There are improvisatory outfits that engage in a fully improvisational approach who nevertheless form in the main a part of the new music covered on these pages. AMM and MEV are well-known outfits who became known especially in the '60s. Another is the Deep Listening Band, who celebrated their 25th anniversary in October 2013 with a concert in Ottawa that is now out on CD as Dunrobin Sonic Gems, subtitled "A Live Recording Simulating the Cistern Acoustics" (Deep Listening Institute 47-2014). A word of explanation: the original Deep Listening album was recorded live in 1988 inside the Dan Harpole Cistern, a remarkable acoustic environment that naturally produces sustained reverberations of 45 seconds. That acoustical environment is electronically recreated for this concert by Jonas Braasch. This recording reproduces what was heard at Dunrobin Sonic Gym. It is a performance of the band's work-in-progress, "Sonic Gems."

The two key members of the band over the 25 years of its existence are composer-accordionist Pauline Oliveros and trombonist-composer Stuart Dempster, both names that should be familiar to anyone who listens to new music in any depth. David Gamper was a third long-time member who passed away, sadly, in 2011, for whom the recording is dedicated.

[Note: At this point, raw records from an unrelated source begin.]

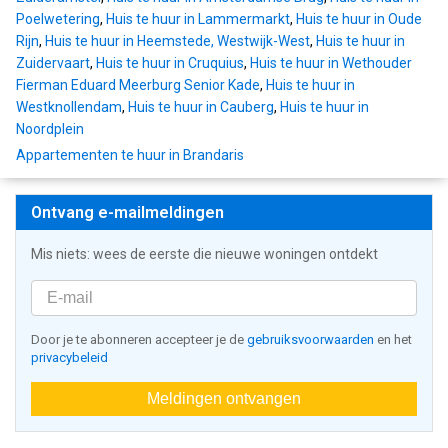
Poelwetering
,
Huis te huur in Lammermarkt
,
Huis te huur in Oude
Rijn
,
Huis te huur in Heemstede, Westwijk-West
,
Huis te huur in
Zuidervaart
,
Huis te huur in Cruquius
,
Huis te huur in Wethouder
Fierman Eduard Meerburg Senior Kade
,
Huis te huur in
Westknollendam
,
Huis te huur in Cauberg
,
Huis te huur in
Noordplein
Appartementen te huur in Brandaris
Ontvang e-mailmeldingen
Mis niets: wees de eerste die nieuwe woningen ontdekt
Door je te abonneren accepteer je de
gebruiksvoorwaarden
en het
privacybeleid
Meldingen ontvangen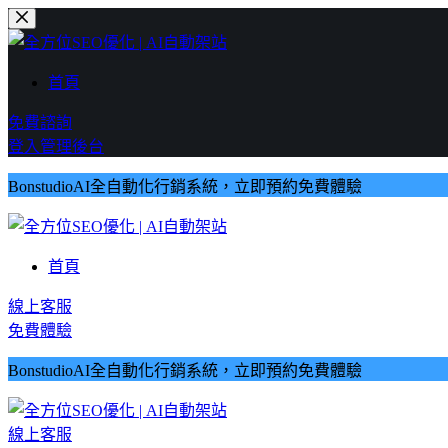
跳
至
主
首頁
要
內
免費諮詢
容
登入管理後台
BonstudioAI全自動化行銷系統，立即預約免費體驗
首頁
線上客服
免費體驗
BonstudioAI全自動化行銷系統，立即預約免費體驗
線上客服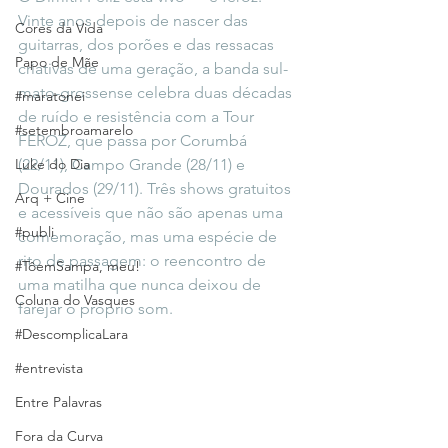
Vinte anos depois de nascer das 
Cores da Vida
guitarras, dos porões e das ressacas 
Papo de Mãe
criativas de uma geração, a banda sul-
mato-grossense celebra duas décadas 
#maratonei
de ruído e resistência com a Tour 
#setembroamarelo
FEROZ, que passa por Corumbá 
Luke do Dia
(22/11), Campo Grande (28/11) e 
Dourados (29/11). Três shows gratuitos 
Arq + Cine
e acessíveis que não são apenas uma 
#publi
comemoração, mas uma espécie de 
rito de passagem: o reencontro de 
#TôemSampa, meu!
uma matilha que nunca deixou de 
Coluna do Vasques
farejar o próprio som.
#DescomplicaLara
#entrevista
Entre Palavras
Fora da Curva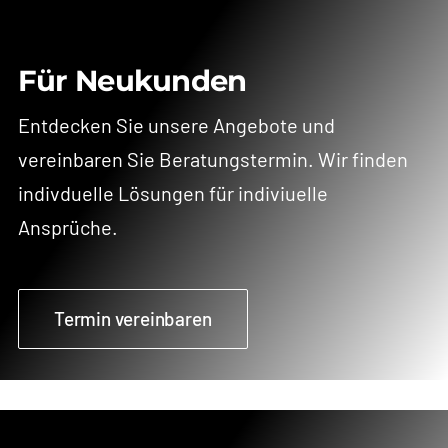
Für Neukunden
Entdecken Sie unsere Angebote und
vereinbaren Sie Beratungstermin. Wir finden
indivduelle Lösungen für indiviuelle
Ansprüche.
Termin vereinbaren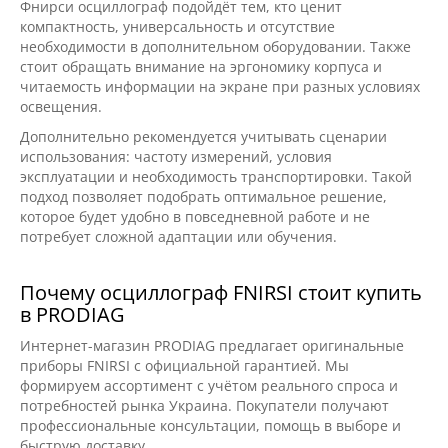
Фнирси осциллограф подойдёт тем, кто ценит
компактность, универсальность и отсутствие
необходимости в дополнительном оборудовании. Также
стоит обращать внимание на эргономику корпуса и
читаемость информации на экране при разных условиях
освещения.
Дополнительно рекомендуется учитывать сценарии
использования: частоту измерений, условия
эксплуатации и необходимость транспортировки. Такой
подход позволяет подобрать оптимальное решение,
которое будет удобно в повседневной работе и не
потребует сложной адаптации или обучения.
Почему осциллограф FNIRSI стоит купить
в PRODIAG
Интернет-магазин PRODIAG предлагает оригинальные
приборы FNIRSI с официальной гарантией. Мы
формируем ассортимент с учётом реального спроса и
потребностей рынка Украина. Покупатели получают
профессиональные консультации, помощь в выборе и
быструю доставку.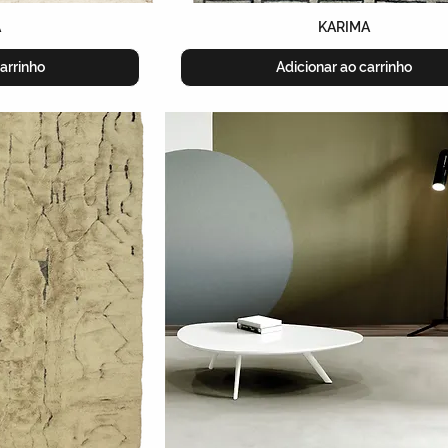
A
KARIMA
arrinho
Adicionar ao carrinho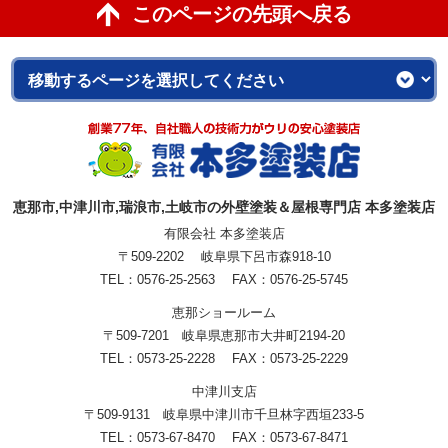
このページの先頭へ戻る
恵那市,中津川市,瑞浪市,土岐市の外壁塗装＆屋根専門店 本多塗装店
有限会社 本多塗装店
〒509-2202 岐阜県下呂市森918-10
TEL：0576-25-2563 FAX：0576-25-5745
恵那ショールーム
〒509-7201 岐阜県恵那市大井町2194-20
TEL：0573-25-2228 FAX：0573-25-2229
中津川支店
〒509-9131 岐阜県中津川市千旦林字西垣233-5
TEL：0573-67-8470 FAX：0573-67-8471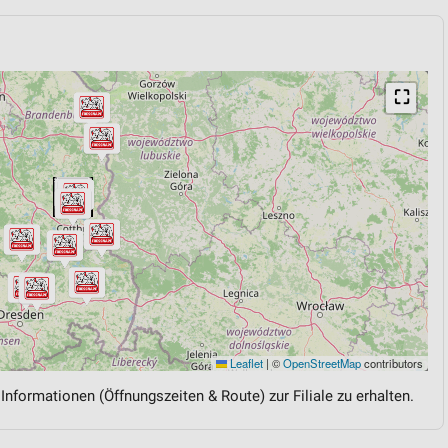
⛶
Leaflet
|
©
OpenStreetMap
contributors
 Informationen (Öffnungszeiten & Route) zur Filiale zu erhalten.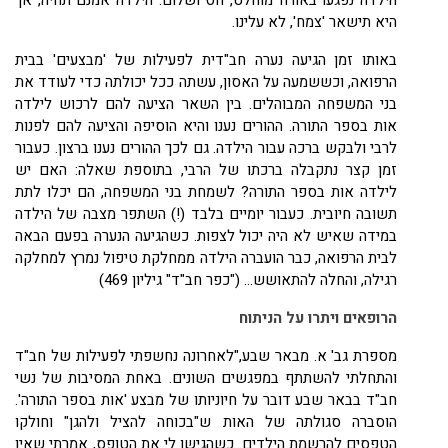
הילדה נפגעו באורח מוחלט, חס ושלום. הילדה אמנם תחיה, אך
היא תישאר 'צמח', לא עלינו.
באותו זמן הגיעה נערה חב"דית לפעילות של 'מבצעים' בבית
הרפואה, וכששמעה על האסון, עשתה ככל יכולתה כדי לעודד את
בני המשפחה המבוהלים. בין השאר הציעה להם לרכוש לילדה
אות בספר התורה. ההורים נענו והיא הוסיפה והציעה להם לפנות
לרבי ולבקש ברכה עבור הילדה. גם לכך ההורים נענו ברצון. כעבור
זמן קצר נתקבלה ברכתו של הרבי, בתוספת שאלה: האם יש
לילדה אות בספר התורה? לשמחת בני המשפחה, הם יכלו לתת
תשובה חיובית. כעבור יומיים בלבד (!) השתפר מצבה של הילדה
במידה שאיש לא היה יכול לצפות. כשהגיעה הנערה בפעם הבאה
לבית הרפואה, כבר הועברה הילדה ממחלקת טיפול נמרץ למחלקה
רגילה, והחלה להתאושש... ("כפר חב"ד" גיליון
469
)
הרופאים ויתרו על הניתוח
מספרת גב' א. מבאר שבע,
"לאחרונה נחשפתי לפעילות של חב"ד
והתחלתי להשתתף במפגשים השונים. באחת המסיבות של נשי
חב"ד בבאר שבע דובר על חיוניותו של מבצע 'אות בספר התורה'.
הוסברה סגולתה של האות ש"בכוחה להציל ולהגן" וחולקו
הטפסים להרשמת הילדים. כשהגישו לי את הטופס, אמרתי שאין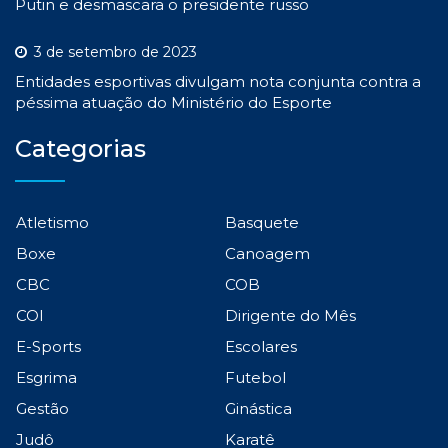
Putin e desmascara o presidente russo
3 de setembro de 2023
Entidades esportivas divulgam nota conjunta contra a
péssima atuação do Ministério do Esporte
Categorias
Atletismo
Basquete
Boxe
Canoagem
CBC
COB
COI
Dirigente do Mês
E-Sports
Escolares
Esgrima
Futebol
Gestão
Ginástica
Judô
Karatê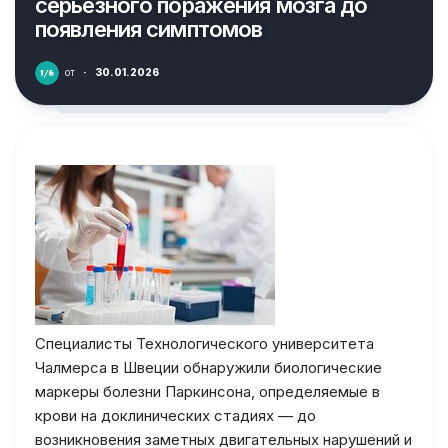
серьезного поражения мозга до
появления симптомов
от
·
30.01.2026
Специалисты Технологического университета
Чалмерса в Швеции обнаружили биологические
маркеры болезни Паркинсона, определяемые в
крови на доклинических стадиях — до
возникновения заметных двигательных нарушений и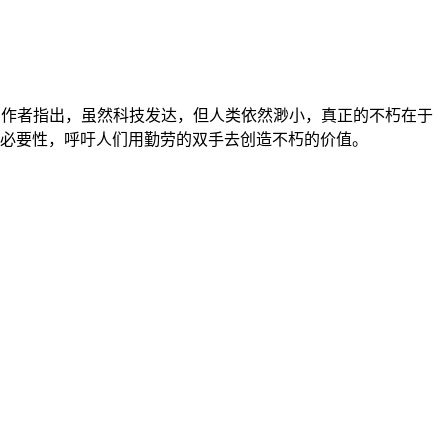
。作者指出，虽然科技发达，但人类依然渺小，真正的不朽在于
的必要性，呼吁人们用勤劳的双手去创造不朽的价值。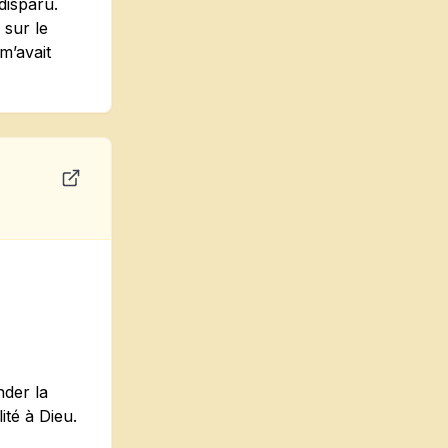
disparu.
 sur le
m’avait
nder la
ité à Dieu.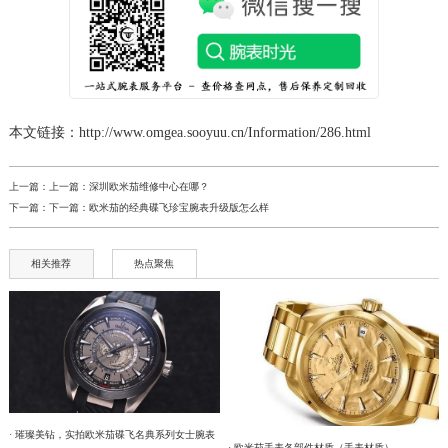
本文链接：http://www.omgea.sooyuu.cn/Information/286.html
上一篇：上一篇：
深圳欧米茄维修中心在哪？
下一篇：下一篇：
欧米茄的经典碟飞珍宝腕表升级版怎么样
相关推荐
热点聚焦
· 璀璨美钻，实拍欧米茄碟飞名典系列女士腕表
· 欧米茄手表各部件材质（手表材质）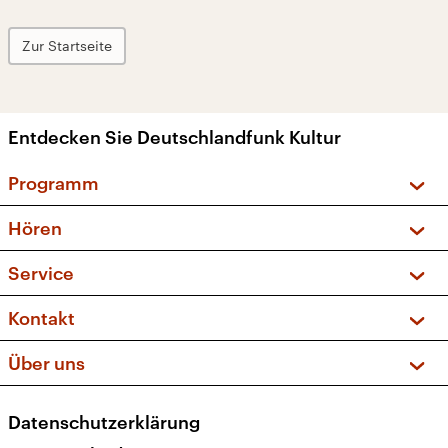
Zur Startseite
Entdecken Sie Deutschlandfunk Kultur
Programm
Vorschau und Rückschau
Hören
Sendungen und Podcasts
Livestream
Service
Musikliste
Frequenzen (UKW + DAB+)
FAQ
Kontakt
Kakadu – Das Kinderprogramm
Apps
Archiv
Hörerservice
Über uns
Newsletter
Social Media
Deutschlandradio
RSS
Datenschutzerklärung
Presse
Veranstaltungen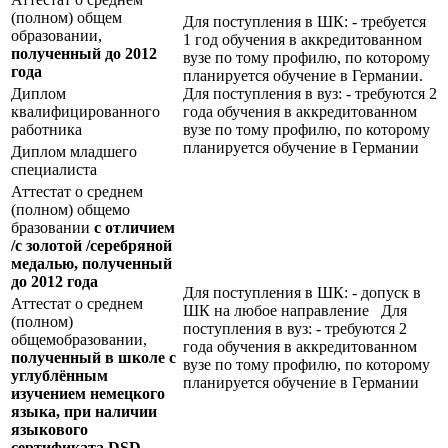
(полном) общем
Для поступления в ШК: - требуется
образовании,
1 год обучения в аккредитованном
полученный до 2012
вузе по тому профилю, по которому
года
планируется обучение в Германии.
Диплом
Для поступления в вуз: - требуются 2
квалифицированного
года обучения в аккредитованном
работника
вузе по тому профилю, по которому
планируется обучение в Германии
Диплом младшего
специалиста
Аттестат о среднем
(полном) общемо
бразовании
с отличием
/с золотой /серебряной
медалью, полученный
до 2012 года
Для поступления в ШК: - допуск в
Аттестат о среднем
ШК на любое направление Для
(полном)
поступления в вуз: - требуются 2
общемобразовании,
года обучения в аккредитованном
полученный в школе с
вузе по тому профилю, по которому
углублённым
планируется обучение в Германии
изучением немецкого
языка, при наличии
языкового
сертификата
DSD
,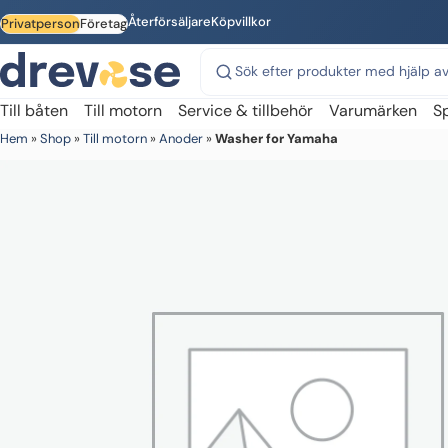
Skip to main content
Återförsäljare
Köpvillkor
Privatperson
Företag
Sök på webbplatsen
Till båten
Till motorn
Service & tillbehör
Varumärken
S
Hem
»
Shop
»
Till motorn
»
Anoder
»
Washer for Yamaha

The band includes a number of guests in Jonas Braasch on saxophone in addition to the acoustic modelling, Jesse Stewart on percussion, Johannes Welsch on gongs, and IONE on opening incantation.

Though there is collective improvisation as an important part of this music, it is guided by the sorts of sounds that work in such an extraordinary acoustic world. How much is generally pre-planned I cannot say, but most certainly the heightened musical instincts of the band play a key part, and also that the music has a definite flow to it that implies structural elements, in whatever way they may be realized.

In the end you surrender to the magic of the musical world created and let it envelop your senses. The long sustains allow the music to blossom forth with sound that is remarkably full at times for the size of the ensemble, at other times there is a sacred, intimate quietude no less captivating. In any case "deep listening" between the musicians and between the band and the audience, which includes us, is maximized in ways that make one feel a part of something cosmically larger than what one experiences in ordinary life.

The original 1989 recording in the cistern set the tone for the music we hear. Some 25 years later the sounds continue to grow in a profound sense.

This is music to take you both inside and outside your normal plane of being. It is more than just ambient. It is cosmic.

Highly recommended.


  1. Dear Grego,

    Thank you for your review of Dunrobin Sonic Gems. I appreciate it very much.


  2. Thank you Pauline for making such profound music! We are all greatly in your debt, along with Stuart and your colleagues. It is a very moving CD!